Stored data

——————————

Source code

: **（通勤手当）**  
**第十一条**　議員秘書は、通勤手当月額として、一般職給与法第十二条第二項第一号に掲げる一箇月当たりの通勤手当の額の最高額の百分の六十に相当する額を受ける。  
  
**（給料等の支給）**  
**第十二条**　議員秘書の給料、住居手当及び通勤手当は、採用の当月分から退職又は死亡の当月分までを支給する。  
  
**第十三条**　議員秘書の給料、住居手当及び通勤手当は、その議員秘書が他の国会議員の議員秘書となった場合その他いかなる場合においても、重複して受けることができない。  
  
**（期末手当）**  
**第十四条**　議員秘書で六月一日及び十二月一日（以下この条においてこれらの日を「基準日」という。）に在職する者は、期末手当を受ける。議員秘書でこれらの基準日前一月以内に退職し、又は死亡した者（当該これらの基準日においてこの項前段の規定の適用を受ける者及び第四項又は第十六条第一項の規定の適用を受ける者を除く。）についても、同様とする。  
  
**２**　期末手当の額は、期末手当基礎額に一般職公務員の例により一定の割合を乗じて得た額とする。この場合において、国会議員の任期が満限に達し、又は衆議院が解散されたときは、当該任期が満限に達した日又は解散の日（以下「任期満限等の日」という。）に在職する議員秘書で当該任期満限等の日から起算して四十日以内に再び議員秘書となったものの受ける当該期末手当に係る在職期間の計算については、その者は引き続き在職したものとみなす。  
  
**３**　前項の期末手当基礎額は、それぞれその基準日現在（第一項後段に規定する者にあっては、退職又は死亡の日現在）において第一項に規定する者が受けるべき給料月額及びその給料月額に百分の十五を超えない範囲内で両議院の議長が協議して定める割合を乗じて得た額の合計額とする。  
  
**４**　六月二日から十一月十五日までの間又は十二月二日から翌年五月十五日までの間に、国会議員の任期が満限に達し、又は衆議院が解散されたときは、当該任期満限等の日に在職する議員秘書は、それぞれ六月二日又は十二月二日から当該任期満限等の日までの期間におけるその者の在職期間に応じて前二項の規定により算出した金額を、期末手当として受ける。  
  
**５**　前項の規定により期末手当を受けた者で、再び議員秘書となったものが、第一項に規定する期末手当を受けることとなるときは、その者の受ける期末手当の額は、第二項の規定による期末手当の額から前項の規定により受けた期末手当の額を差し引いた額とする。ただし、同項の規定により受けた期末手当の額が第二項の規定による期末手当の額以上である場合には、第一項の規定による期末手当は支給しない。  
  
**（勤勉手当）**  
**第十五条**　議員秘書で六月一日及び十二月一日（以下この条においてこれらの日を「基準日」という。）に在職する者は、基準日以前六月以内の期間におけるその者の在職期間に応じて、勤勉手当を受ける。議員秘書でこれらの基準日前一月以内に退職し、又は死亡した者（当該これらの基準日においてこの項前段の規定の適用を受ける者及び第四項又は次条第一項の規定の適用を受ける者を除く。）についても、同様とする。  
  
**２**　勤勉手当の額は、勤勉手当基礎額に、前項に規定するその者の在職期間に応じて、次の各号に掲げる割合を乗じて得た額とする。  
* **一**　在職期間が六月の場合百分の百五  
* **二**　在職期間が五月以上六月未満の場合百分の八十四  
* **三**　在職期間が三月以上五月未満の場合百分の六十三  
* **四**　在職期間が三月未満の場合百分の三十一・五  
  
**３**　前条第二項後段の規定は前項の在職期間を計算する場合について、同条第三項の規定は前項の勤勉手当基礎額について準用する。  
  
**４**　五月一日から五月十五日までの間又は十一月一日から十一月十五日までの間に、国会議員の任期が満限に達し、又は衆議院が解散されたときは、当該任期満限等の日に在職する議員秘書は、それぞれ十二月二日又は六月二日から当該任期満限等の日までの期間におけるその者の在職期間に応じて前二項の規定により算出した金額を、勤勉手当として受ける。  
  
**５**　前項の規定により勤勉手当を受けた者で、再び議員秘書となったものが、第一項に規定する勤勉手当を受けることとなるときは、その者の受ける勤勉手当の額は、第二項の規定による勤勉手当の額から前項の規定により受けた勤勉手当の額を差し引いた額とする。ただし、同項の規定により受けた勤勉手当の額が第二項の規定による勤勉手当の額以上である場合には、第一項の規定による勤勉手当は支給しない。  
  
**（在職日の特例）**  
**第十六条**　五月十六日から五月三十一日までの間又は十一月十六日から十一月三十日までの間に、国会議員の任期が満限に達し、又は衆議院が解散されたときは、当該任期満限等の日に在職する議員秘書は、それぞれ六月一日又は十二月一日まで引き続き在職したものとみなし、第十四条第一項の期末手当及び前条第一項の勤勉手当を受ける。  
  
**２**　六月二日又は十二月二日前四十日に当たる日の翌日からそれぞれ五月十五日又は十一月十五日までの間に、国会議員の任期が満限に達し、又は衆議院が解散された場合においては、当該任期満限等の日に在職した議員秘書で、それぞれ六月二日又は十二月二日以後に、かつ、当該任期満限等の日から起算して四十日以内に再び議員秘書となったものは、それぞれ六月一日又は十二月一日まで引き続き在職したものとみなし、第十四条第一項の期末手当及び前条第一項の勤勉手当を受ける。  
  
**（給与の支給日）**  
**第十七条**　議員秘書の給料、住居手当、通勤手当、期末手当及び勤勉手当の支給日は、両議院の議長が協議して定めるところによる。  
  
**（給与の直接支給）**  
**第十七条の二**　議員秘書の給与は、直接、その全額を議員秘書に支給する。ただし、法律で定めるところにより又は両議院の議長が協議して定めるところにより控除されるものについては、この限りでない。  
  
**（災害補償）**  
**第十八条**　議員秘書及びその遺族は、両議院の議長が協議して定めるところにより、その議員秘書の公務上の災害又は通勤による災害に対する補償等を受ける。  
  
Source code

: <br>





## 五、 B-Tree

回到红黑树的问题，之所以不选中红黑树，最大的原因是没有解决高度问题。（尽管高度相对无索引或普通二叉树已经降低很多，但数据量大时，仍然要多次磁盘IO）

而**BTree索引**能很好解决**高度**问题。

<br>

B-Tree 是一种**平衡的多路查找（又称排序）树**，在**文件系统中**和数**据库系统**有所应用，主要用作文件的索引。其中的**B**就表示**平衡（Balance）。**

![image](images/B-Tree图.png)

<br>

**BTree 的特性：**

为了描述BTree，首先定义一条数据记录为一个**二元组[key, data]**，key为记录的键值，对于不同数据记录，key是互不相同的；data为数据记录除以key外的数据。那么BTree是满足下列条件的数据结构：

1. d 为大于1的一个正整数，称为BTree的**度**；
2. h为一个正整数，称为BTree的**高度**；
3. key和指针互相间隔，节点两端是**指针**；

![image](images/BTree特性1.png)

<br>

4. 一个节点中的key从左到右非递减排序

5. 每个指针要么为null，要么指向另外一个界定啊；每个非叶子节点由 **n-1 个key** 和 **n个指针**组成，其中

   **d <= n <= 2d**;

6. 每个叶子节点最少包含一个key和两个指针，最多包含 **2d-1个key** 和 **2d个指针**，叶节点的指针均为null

——————————

[What this task involves] Please quote the data above in full, with no line missing.

[The answer]
Source code

: **（通勤手当）**  
**第十一条**　議員秘書は、通勤手当月額として、一般職給与法第十二条第二項第一号に掲げる一箇月当たりの通勤手当の額の最高額の百分の六十に相当する額を受ける。  
  
**（給料等の支給）**  
**第十二条**　議員秘書の給料、住居手当及び通勤手当は、採用の当月分から退職又は死亡の当月分までを支給する。  
  
**第十三条**　議員秘書の給料、住居手当及び通勤手当は、その議員秘書が他の国会議員の議員秘書となった場合その他いかなる場合においても、重複して受けることができない。  
  
**（期末手当）**  
**第十四条**　議員秘書で六月一日及び十二月一日（以下この条においてこれらの日を「基準日」という。）に在職する者は、期末手当を受ける。議員秘書でこれらの基準日前一月以内に退職し、又は死亡した者（当該これらの基準日においてこの項前段の規定の適用を受ける者及び第四項又は第十六条第一項の規定の適用を受ける者を除く。）についても、同様とする。  
  
**２**　期末手当の額は、期末手当基礎額に一般職公務員の例により一定の割合を乗じて得た額とする。この場合において、国会議員の任期が満限に達し、又は衆議院が解散されたときは、当該任期が満限に達した日又は解散の日（以下「任期満限等の日」という。）に在職する議員秘書で当該任期満限等の日から起算して四十日以内に再び議員秘書となったものの受ける当該期末手当に係る在職期間の計算については、その者は引き続き在職したものとみなす。  
  
**３**　前項の期末手当基礎額は、それぞれその基準日現在（第一項後段に規定する者にあっては、退職又は死亡の日現在）において第一項に規定する者が受けるべき給料月額及びその給料月額に百分の十五を超えない範囲内で両議院の議長が協議して定める割合を乗じて得た額の合計額とする。  
  
**４**　六月二日から十一月十五日までの間又は十二月二日から翌年五月十五日までの間に、国会議員の任期が満限に達し、又は衆議院が解散されたときは、当該任期満限等の日に在職する議員秘書は、それぞれ六月二日又は十二月二日から当該任期満限等の日までの期間におけるその者の在職期間に応じて前二項の規定により算出した金額を、期末手当として受ける。  
  
**５**　前項の規定により期末手当を受けた者で、再び議員秘書となったものが、第一項に規定する期末手当を受けることとなるときは、その者の受ける期末手当の額は、第二項の規定による期末手当の額から前項の規定により受けた期末手当の額を差し引いた額とする。ただし、同項の規定により受けた期末手当の額が第二項の規定による期末手当の額以上である場合には、第一項の規定による期末手当は支給しない。  
  
**（勤勉手当）**  
**第十五条**　議員秘書で六月一日及び十二月一日（以下この条においてこれらの日を「基準日」という。）に在職する者は、基準日以前六月以内の期間におけるその者の在職期間に応じて、勤勉手当を受ける。議員秘書でこれらの基準日前一月以内に退職し、又は死亡した者（当該これらの基準日においてこの項前段の規定の適用を受ける者及び第四項又は次条第一項の規定の適用を受ける者を除く。）についても、同様とする。  
  
**２**　勤勉手当の額は、勤勉手当基礎額に、前項に規定するその者の在職期間に応じて、次の各号に掲げる割合を乗じて得た額とする。  
* **一**　在職期間が六月の場合百分の百五  
* **二**　在職期間が五月以上六月未満の場合百分の八十四  
* **三**　在職期間が三月以上五月未満の場合百分の六十三  
* **四**　在職期間が三月未満の場合百分の三十一・五  
  
**３**　前条第二項後段の規定は前項の在職期間を計算する場合について、同条第三項の規定は前項の勤勉手当基礎額について準用する。  
  
**４**　五月一日から五月十五日までの間又は十一月一日から十一月十五日までの間に、国会議員の任期が満限に達し、又は衆議院が解散されたときは、当該任期満限等の日に在職する議員秘書は、それぞれ十二月二日又は六月二日から当該任期満限等の日までの期間におけるその者の在職期間に応じて前二項の規定により算出した金額を、勤勉手当として受ける。  
  
**５**　前項の規定により勤勉手当を受けた者で、再び議員秘書となったものが、第一項に規定する勤勉手当を受けることとなるときは、その者の受ける勤勉手当の額は、第二項の規定による勤勉手当の額から前項の規定により受けた勤勉手当の額を差し引いた額とする。ただし、同項の規定により受けた勤勉手当の額が第二項の規定による勤勉手当の額以上である場合には、第一項の規定による勤勉手当は支給しない。  
  
**（在職日の特例）**  
**第十六条**　五月十六日から五月三十一日までの間又は十一月十六日から十一月三十日までの間に、国会議員の任期が満限に達し、又は衆議院が解散されたときは、当該任期満限等の日に在職する議員秘書は、それぞれ六月一日又は十二月一日まで引き続き在職したものとみなし、第十四条第一項の期末手当及び前条第一項の勤勉手当を受ける。  
  
**２**　六月二日又は十二月二日前四十日に当たる日の翌日からそれぞれ五月十五日又は十一月十五日までの間に、国会議員の任期が満限に達し、又は衆議院が解散された場合においては、当該任期満限等の日に在職した議員秘書で、それぞれ六月二日又は十二月二日以後に、かつ、当該任期満限等の日から起算して四十日以内に再び議員秘書となったものは、それぞれ六月一日又は十二月一日まで引き続き在職したものとみなし、第十四条第一項の期末手当及び前条第一項の勤勉手当を受ける。  
  
**（給与の支給日）**  
**第十七条**　議員秘書の給料、住居手当、通勤手当、期末手当及び勤勉手当の支給日は、両議院の議長が協議して定めるところによる。  
  
**（給与の直接支給）**  
**第十七条の二**　議員秘書の給与は、直接、その全額を議員秘書に支給する。ただし、法律で定めるところにより又は両議院の議長が協議して定めるところにより控除されるものについては、この限りでない。  
  
**（災害補償）**  
**第十八条**　議員秘書及びその遺族は、両議院の議長が協議して定めるところにより、その議員秘書の公務上の災害又は通勤による災害に対する補償等を受ける。  
  
Source code

: <br>





## 五、 B-Tree

回到红黑树的问题，之所以不选中红黑树，最大的原因是没有解决高度问题。（尽管高度相对无索引或普通二叉树已经降低很多，但数据量大时，仍然要多次磁盘IO）

而**BTree索引**能很好解决**高度**问题。

<br>

B-Tree 是一种**平衡的多路查找（又称排序）树**，在**文件系统中**和数**据库系统**有所应用，主要用作文件的索引。其中的**B**就表示**平衡（Balance）。**

![image](images/B-Tree图.png)

<br>

**BTree 的特性：**

为了描述BTree，首先定义一条数据记录为一个**二元组[key, data]**，key为记录的键值，对于不同数据记录，key是互不相同的；data为数据记录除以key外的数据。那么BTree是满足下列条件的数据结构：

1. d 为大于1的一个正整数，称为BTree的**度**；
2. h为一个正整数，称为BTree的**高度**；
3. key和指针互相间隔，节点两端是**指针**；

![image](images/BTree特性1.png)

<br>

4. 一个节点中的key从左到右非递减排序

5. 每个指针要么为null，要么指向另外一个界定啊；每个非叶子节点由 **n-1 个key** 和 **n个指针**组成，其中

   **d <= n <= 2d**;

6. 每个叶子节点最少包含一个key和两个指针，最多包含 **2d-1个key** 和 **2d个指针**，叶节点的指针均为null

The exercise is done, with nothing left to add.